I described Rita's drawing of Ron.

“A skull instead of a face? Where is it?”

“Disappeared.”

The lawyer sighed. “She probably hid it.”

“She swears she didn't.”

“Well,” he said carefully, “I would hope that someone who has influence with her would persuade her to make damned sure it stays hidden. Better yet, burn it.”

He opened the door for me. “How's your Aunt Connie?”

“Hanging in there.”

“Please give her my regards.”

“Thanks. Ira, how bad are Rita's chances?”

“About as bad as yours were when you went down.”

“She didn't do it.”

“Well, she has one advantage that you didn't.”

“What?”

“Counsel.”

“I had lawyers up the wazoo.”

“Always wondered why you didn't call me. What was the matter? Didn't trust a country lawyer?”

“I considered it, Ira.”

“I'd have gotten you off.”

“Maybe I didn't want to get off.”

“But you were framed.”

“I know, Ira.” I'd been pondering this since New York, trying to understand why I didn't hate Leslie Harkin for selling me out.

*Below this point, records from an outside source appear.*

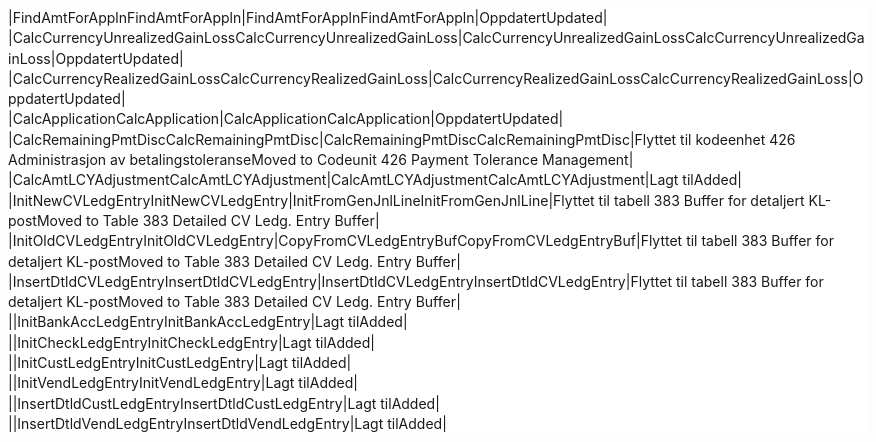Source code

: |<span data-ttu-id="a4b54-225">FindAmtForAppln</span><span class="sxs-lookup"><span data-stu-id="a4b54-225">FindAmtForAppln</span></span>|<span data-ttu-id="a4b54-226">FindAmtForAppln</span><span class="sxs-lookup"><span data-stu-id="a4b54-226">FindAmtForAppln</span></span>|<span data-ttu-id="a4b54-227">Oppdatert</span><span class="sxs-lookup"><span data-stu-id="a4b54-227">Updated</span></span>|  
|<span data-ttu-id="a4b54-228">CalcCurrencyUnrealizedGainLoss</span><span class="sxs-lookup"><span data-stu-id="a4b54-228">CalcCurrencyUnrealizedGainLoss</span></span>|<span data-ttu-id="a4b54-229">CalcCurrencyUnrealizedGainLoss</span><span class="sxs-lookup"><span data-stu-id="a4b54-229">CalcCurrencyUnrealizedGainLoss</span></span>|<span data-ttu-id="a4b54-230">Oppdatert</span><span class="sxs-lookup"><span data-stu-id="a4b54-230">Updated</span></span>|  
|<span data-ttu-id="a4b54-231">CalcCurrencyRealizedGainLoss</span><span class="sxs-lookup"><span data-stu-id="a4b54-231">CalcCurrencyRealizedGainLoss</span></span>|<span data-ttu-id="a4b54-232">CalcCurrencyRealizedGainLoss</span><span class="sxs-lookup"><span data-stu-id="a4b54-232">CalcCurrencyRealizedGainLoss</span></span>|<span data-ttu-id="a4b54-233">Oppdatert</span><span class="sxs-lookup"><span data-stu-id="a4b54-233">Updated</span></span>|  
|<span data-ttu-id="a4b54-234">CalcApplication</span><span class="sxs-lookup"><span data-stu-id="a4b54-234">CalcApplication</span></span>|<span data-ttu-id="a4b54-235">CalcApplication</span><span class="sxs-lookup"><span data-stu-id="a4b54-235">CalcApplication</span></span>|<span data-ttu-id="a4b54-236">Oppdatert</span><span class="sxs-lookup"><span data-stu-id="a4b54-236">Updated</span></span>|  
|<span data-ttu-id="a4b54-237">CalcRemainingPmtDisc</span><span class="sxs-lookup"><span data-stu-id="a4b54-237">CalcRemainingPmtDisc</span></span>|<span data-ttu-id="a4b54-238">CalcRemainingPmtDisc</span><span class="sxs-lookup"><span data-stu-id="a4b54-238">CalcRemainingPmtDisc</span></span>|<span data-ttu-id="a4b54-239">Flyttet til kodeenhet 426 Administrasjon av betalingstoleranse</span><span class="sxs-lookup"><span data-stu-id="a4b54-239">Moved to Codeunit 426 Payment Tolerance Management</span></span>|  
|<span data-ttu-id="a4b54-240">CalcAmtLCYAdjustment</span><span class="sxs-lookup"><span data-stu-id="a4b54-240">CalcAmtLCYAdjustment</span></span>|<span data-ttu-id="a4b54-241">CalcAmtLCYAdjustment</span><span class="sxs-lookup"><span data-stu-id="a4b54-241">CalcAmtLCYAdjustment</span></span>|<span data-ttu-id="a4b54-242">Lagt til</span><span class="sxs-lookup"><span data-stu-id="a4b54-242">Added</span></span>|  
|<span data-ttu-id="a4b54-243">InitNewCVLedgEntry</span><span class="sxs-lookup"><span data-stu-id="a4b54-243">InitNewCVLedgEntry</span></span>|<span data-ttu-id="a4b54-244">InitFromGenJnlLine</span><span class="sxs-lookup"><span data-stu-id="a4b54-244">InitFromGenJnlLine</span></span>|<span data-ttu-id="a4b54-245">Flyttet til tabell 383 Buffer for detaljert KL-post</span><span class="sxs-lookup"><span data-stu-id="a4b54-245">Moved to Table 383 Detailed CV Ledg. Entry Buffer</span></span>|  
|<span data-ttu-id="a4b54-246">InitOldCVLedgEntry</span><span class="sxs-lookup"><span data-stu-id="a4b54-246">InitOldCVLedgEntry</span></span>|<span data-ttu-id="a4b54-247">CopyFromCVLedgEntryBuf</span><span class="sxs-lookup"><span data-stu-id="a4b54-247">CopyFromCVLedgEntryBuf</span></span>|<span data-ttu-id="a4b54-248">Flyttet til tabell 383 Buffer for detaljert KL-post</span><span class="sxs-lookup"><span data-stu-id="a4b54-248">Moved to Table 383 Detailed CV Ledg. Entry Buffer</span></span>|  
|<span data-ttu-id="a4b54-249">InsertDtldCVLedgEntry</span><span class="sxs-lookup"><span data-stu-id="a4b54-249">InsertDtldCVLedgEntry</span></span>|<span data-ttu-id="a4b54-250">InsertDtldCVLedgEntry</span><span class="sxs-lookup"><span data-stu-id="a4b54-250">InsertDtldCVLedgEntry</span></span>|<span data-ttu-id="a4b54-251">Flyttet til tabell 383 Buffer for detaljert KL-post</span><span class="sxs-lookup"><span data-stu-id="a4b54-251">Moved to Table 383 Detailed CV Ledg. Entry Buffer</span></span>|  
||<span data-ttu-id="a4b54-252">InitBankAccLedgEntry</span><span class="sxs-lookup"><span data-stu-id="a4b54-252">InitBankAccLedgEntry</span></span>|<span data-ttu-id="a4b54-253">Lagt til</span><span class="sxs-lookup"><span data-stu-id="a4b54-253">Added</span></span>|  
||<span data-ttu-id="a4b54-254">InitCheckLedgEntry</span><span class="sxs-lookup"><span data-stu-id="a4b54-254">InitCheckLedgEntry</span></span>|<span data-ttu-id="a4b54-255">Lagt til</span><span class="sxs-lookup"><span data-stu-id="a4b54-255">Added</span></span>|  
||<span data-ttu-id="a4b54-256">InitCustLedgEntry</span><span class="sxs-lookup"><span data-stu-id="a4b54-256">InitCustLedgEntry</span></span>|<span data-ttu-id="a4b54-257">Lagt til</span><span class="sxs-lookup"><span data-stu-id="a4b54-257">Added</span></span>|  
||<span data-ttu-id="a4b54-258">InitVendLedgEntry</span><span class="sxs-lookup"><span data-stu-id="a4b54-258">InitVendLedgEntry</span></span>|<span data-ttu-id="a4b54-259">Lagt til</span><span class="sxs-lookup"><span data-stu-id="a4b54-259">Added</span></span>|  
||<span data-ttu-id="a4b54-260">InsertDtldCustLedgEntry</span><span class="sxs-lookup"><span data-stu-id="a4b54-260">InsertDtldCustLedgEntry</span></span>|<span data-ttu-id="a4b54-261">Lagt til</span><span class="sxs-lookup"><span data-stu-id="a4b54-261">Added</span></span>|  
||<span data-ttu-id="a4b54-262">InsertDtldVendLedgEntry</span><span class="sxs-lookup"><span data-stu-id="a4b54-262">InsertDtldVendLedgEntry</span></span>|<span data-ttu-id="a4b54-263">Lagt til</span><span class="sxs-lookup"><span data-stu-id="a4b54-263">Added</span></span>|  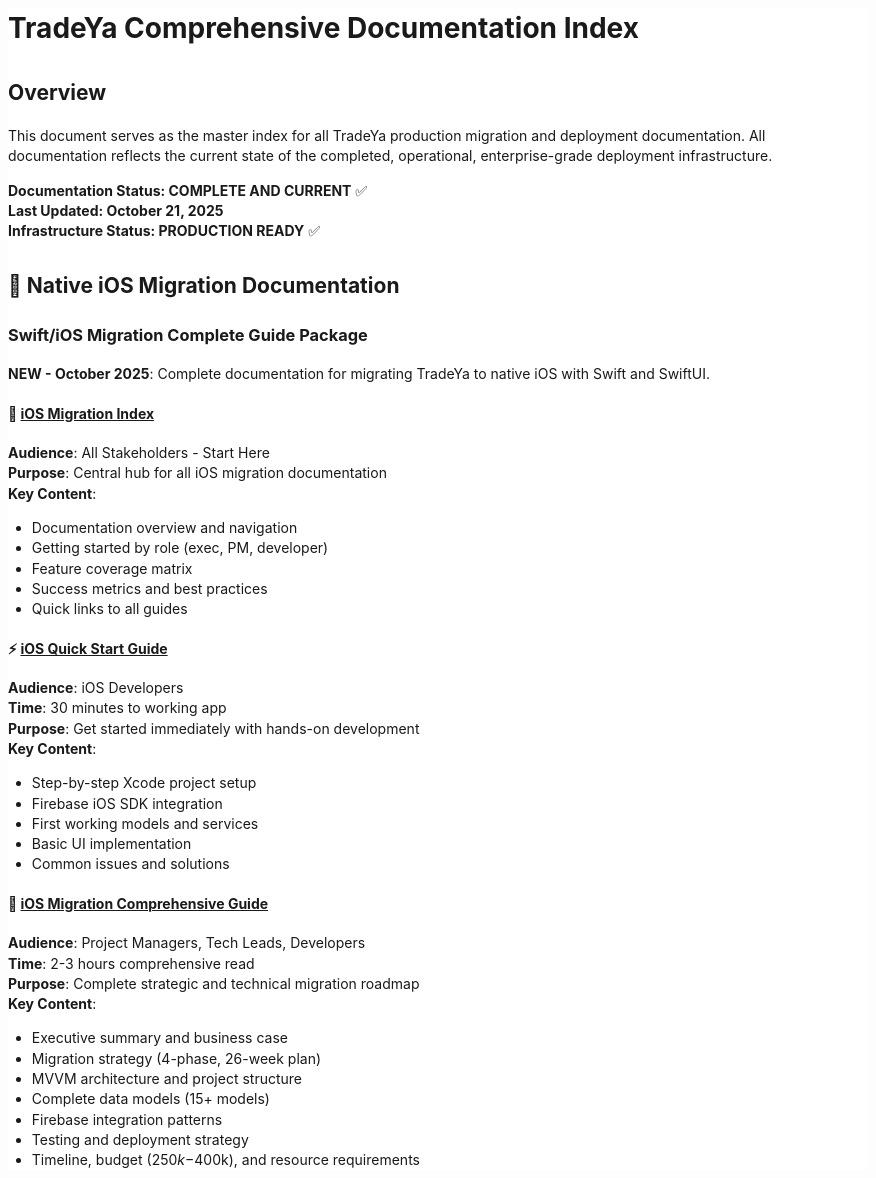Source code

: # TradeYa Comprehensive Documentation Index

## Overview

This document serves as the master index for all TradeYa production migration and deployment documentation. All documentation reflects the current state of the completed, operational, enterprise-grade deployment infrastructure.

**Documentation Status: COMPLETE AND CURRENT** ✅  
**Last Updated: October 21, 2025**  
**Infrastructure Status: PRODUCTION READY** ✅

## 🍎 Native iOS Migration Documentation

### Swift/iOS Migration Complete Guide Package

**NEW - October 2025**: Complete documentation for migrating TradeYa to native iOS with Swift and SwiftUI.

#### 📱 [iOS Migration Index](./SWIFT_IOS_MIGRATION_INDEX.md)
**Audience**: All Stakeholders - Start Here  
**Purpose**: Central hub for all iOS migration documentation  
**Key Content**:
- Documentation overview and navigation
- Getting started by role (exec, PM, developer)
- Feature coverage matrix
- Success metrics and best practices
- Quick links to all guides

#### ⚡ [iOS Quick Start Guide](./SWIFT_IOS_QUICK_START.md)
**Audience**: iOS Developers  
**Time**: 30 minutes to working app  
**Purpose**: Get started immediately with hands-on development  
**Key Content**:
- Step-by-step Xcode project setup
- Firebase iOS SDK integration
- First working models and services
- Basic UI implementation
- Common issues and solutions

#### 📖 [iOS Migration Comprehensive Guide](./SWIFT_IOS_MIGRATION_COMPREHENSIVE_GUIDE.md)
**Audience**: Project Managers, Tech Leads, Developers  
**Time**: 2-3 hours comprehensive read  
**Purpose**: Complete strategic and technical migration roadmap  
**Key Content**:
- Executive summary and business case
- Migration strategy (4-phase, 26-week plan)
- MVVM architecture and project structure
- Complete data models (15+ models)
- Firebase integration patterns
- Testing and deployment strategy
- Timeline, budget ($250k-$400k), and resource requirements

“You didn't break the law.”

“No.”

“So why didn't you call me?”

“I broke the spirit of the law, Ira. I plundered. I deserved to go down.”

“That is your crazy aunt talking Puritan claptrap.”

“Clean slate, Ira. I'm not guilty anymore.”

***

Rita was huddled in the car with her arms crossed tightly. “Now what?”

“He'll follow up—quietly, I think.”

“Did he say that?”

“No. But he has to follow it up.”

“I'm scared.”

She said she was scared, but she acted more like mad. Flooring the Jag, she scattered rooster-tails of Ira Roth's driveway gravel. All the way home she treated me to a blistering critique of her lawyer. She dished his taste in furniture—yecho-modern; his horses—swaybacked; the roofline of his ranch house—which she characterized as Wild West so-what.

Actually, Ira had invested a fortune in creating an authentic Western spread, much as she and Jack had done Ivanhoe. Nor were they alone in grafting wacky fantasies onto the countryside. Ira's immediate neighbor inhabits a Norman farmhouse, and the guy over the hill, Reg Hopkins of Hopkins Septic fame, lives in a Tudor cottage under a roof he learned to thatch himself. Of late I had been noticing a lamentable penchant for stucco tricked up to resemble Santa Fe adobe. On the plus side, most of the so-called contemporary architecture was hidden in the woods.

When Rita finally noticed I wasn't responding, she screamed at me. “Would it be too much goddamned trouble for you to investigate where Alex Rose was when Ron was murdered?”

“My next step,” I assured her. “I'm going to check out your alarm company.”

“Why?”

“Jack told me Rose reported that Ron was shot
before
the state police called. When I asked Rose how he knew, he said the alarm company told him they'd heard it on their police radio. I'll believe him after I talk to whoever called him.”

“You're wasting your time,” said Rita. “The alarm company has strict orders to report to Rose every time there's a problem. He telephoned me on ‘raccoon night' twenty minutes after I hit the panic button.”

“Hmmm. I thought I had a way to trip him up.”

“He wouldn't be that stupid. Come on, Ben, you've got to find out where he was the afternoon Ron was shot. Force him to give you an alibi.
Then
trip him up.”

Wondering how I would go about doing that, I picked up my car at her house and drove home.

***

Trooper Moody was waiting in my kitchen, out of uniform. He wore heavy boots, work pants, and a commando sweater stretched tight as shrink-wrap around his enormous chest. I liked him better in trooper gray, which promised, however falsely, that he would be constrained by the peacekeeper's oath.

“Who let you in?”

“Jailbird, you've got problems.”

He kicked my feet out from under me, picked me off the floor, and threw me a long way into the dining room.